===== Selected excerpt
Skip to content

RomanFedytskyi/federation-resilience

Repository files navigation

federation-resilience

CI npm npm downloads bundle size types Node.js >=18 bundle license data DOI GitHub last commit

Never let a single failed remote take down your shell.

Retry, exponential backoff, cache-busted dynamic-import recovery, deterministic fallback, idle prefetch, per-attempt timeout, in-flight deduplication, and telemetry hooks — purpose-built for Module Federation remotes, framework-agnostic, with optional React and Vue adapters.

How to handle a failed Module Federation remote

If you searched for how to handle a failed Module Federation loadRemote, Module Federation remote down, micro-frontend remote 500 crashes host, or retry a failed dynamic import — this is the library for that. When a remote micro-frontend is down, slow, or returns a 500, the default behavior is that loadRemote rejects and your entire host shell crashes for everyone. federation-resilience wraps loadRemote so a bad remote becomes a retried-then-fallen-back, fully-instrumented non-event.

federation-resilience flow: host loads a remote, retries with cache-busted backoff, falls back deterministically, and the host stays alive; an idle-prefetch lane warms the fallback.

Why this exists

Module Federation lets a host load remote micro-frontends at runtime. The #1 day-2 production failure is universal and brutal: when one remote is down, slow, or 500s, the host shell crashes for everyone. Three compounding root causes:

  • Chromium stickily caches a failed dynamic import (whatwg/html#6768), so naive retries hit the same cached failure forever — you must cache-bust the URL to retry.
  • loadRemote surfaces the failure with no built-in retry or fallback, so one bad remote takes down the page (and in MF2 it can even resolve to null, which a naive await treats as a valid module).
==========
# What the exercise asks
Pick up the federation-resilience page right after its last sentence and keep writing it. You won't need the rows that follow for any of this.
===== Input data
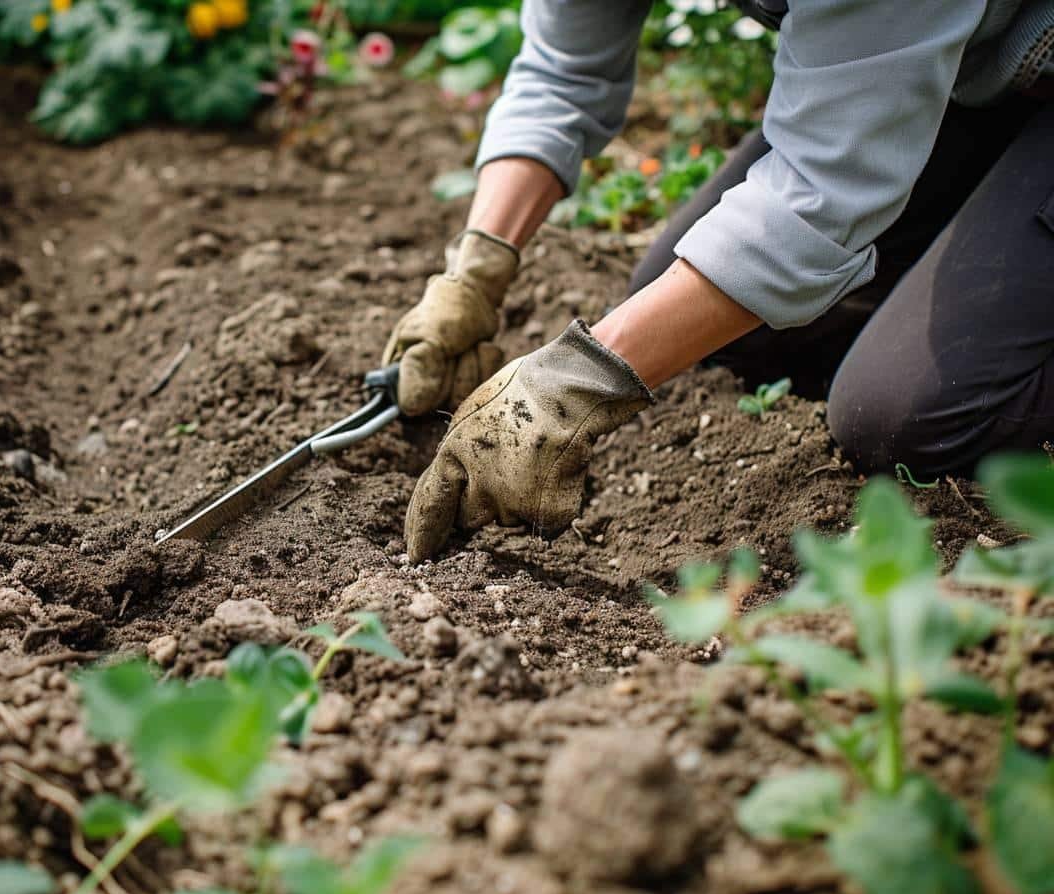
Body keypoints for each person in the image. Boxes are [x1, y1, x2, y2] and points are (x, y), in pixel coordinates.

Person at [388, 0, 1054, 563]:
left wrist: (571, 385)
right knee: (708, 316)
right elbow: (561, 72)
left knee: (907, 420)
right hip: (973, 69)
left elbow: (818, 195)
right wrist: (473, 274)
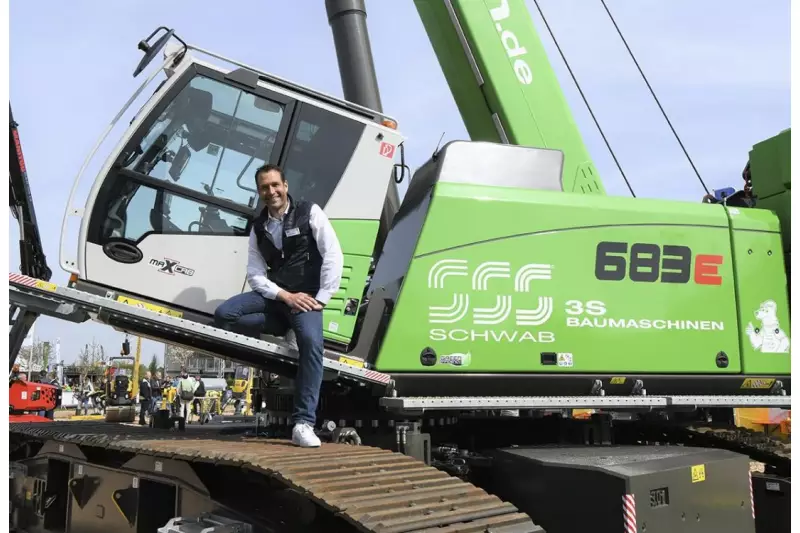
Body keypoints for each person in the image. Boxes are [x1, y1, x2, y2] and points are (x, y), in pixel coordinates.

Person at [214, 164, 343, 448]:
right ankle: (283, 328)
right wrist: (284, 296)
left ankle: (303, 423)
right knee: (224, 315)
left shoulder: (309, 212)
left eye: (275, 185)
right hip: (278, 297)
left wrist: (321, 299)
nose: (271, 191)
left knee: (311, 344)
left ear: (285, 186)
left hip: (307, 298)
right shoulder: (259, 226)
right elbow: (255, 274)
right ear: (259, 192)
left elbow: (333, 254)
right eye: (264, 187)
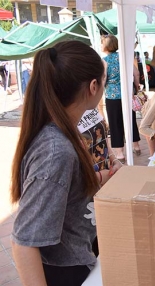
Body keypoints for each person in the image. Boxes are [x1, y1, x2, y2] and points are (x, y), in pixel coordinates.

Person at [10, 41, 109, 285]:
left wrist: (101, 179)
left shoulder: (64, 131)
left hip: (77, 257)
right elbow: (24, 241)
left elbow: (63, 190)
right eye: (103, 81)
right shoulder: (56, 150)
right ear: (93, 86)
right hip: (64, 273)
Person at [102, 34, 141, 161]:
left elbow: (103, 79)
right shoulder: (124, 58)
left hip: (112, 97)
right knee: (130, 120)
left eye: (102, 43)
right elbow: (136, 73)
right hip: (127, 94)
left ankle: (120, 153)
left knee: (115, 123)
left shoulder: (105, 61)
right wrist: (136, 86)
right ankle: (136, 146)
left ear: (107, 46)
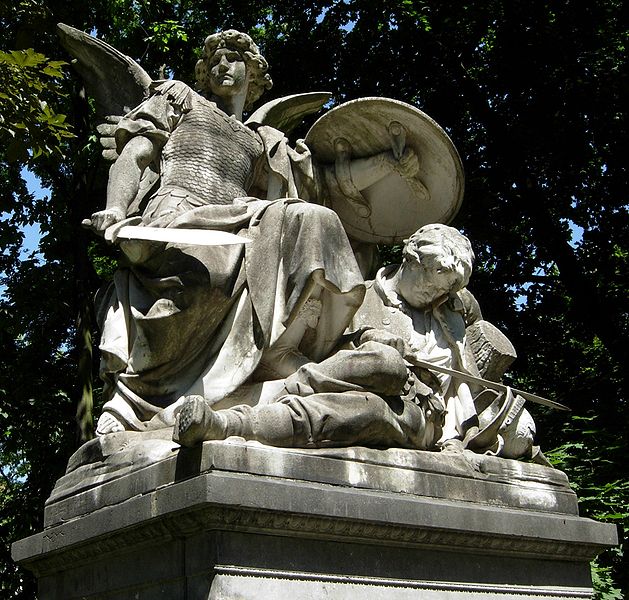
==========
# Response
  • Loading remotes serially creates a request waterfall that blocks first paint.

Existing "solutions" are ad-hoc: hand-rolled React.lazy retry wrappers, full-page reloads, and generic chunk-retry helpers that are not federation-aware and have no telemetry. There is no widely-adopted, framework-agnostic library doing retry + deterministic fallback + idle prefetch purpose-built for federated remotes with telemetry hooks baked in. That gap is what this fills.

The ecosystem is standardizing on Module Federation 2.0 (@module-federation/enhanced/runtime, now bundler-agnostic across webpack, Rspack, Vite, Rollup, and Metro), so a federation-aware loader is no longer webpack-locked.

Install

npm i federation-resilience
# peer dep you already have in an MF host:
npm i @module-federation/enhanced

One install. The core is React-free; React ships from the optional subpath federation-resilience/react with react as an optional peer dependency.

Quick start

import { loadResilientRemote } from "federation-resilience";

const Cart = await loadResilientRemote<CartModule>("checkout/Cart", {
  maxAttempts: 4,
  backoff: { baseMs: 100, capMs: 2000, factor: 2, jitter: "full" },
  fallback: "checkout-stable/Cart", // a pinned remote… or () => import("./LocalCart")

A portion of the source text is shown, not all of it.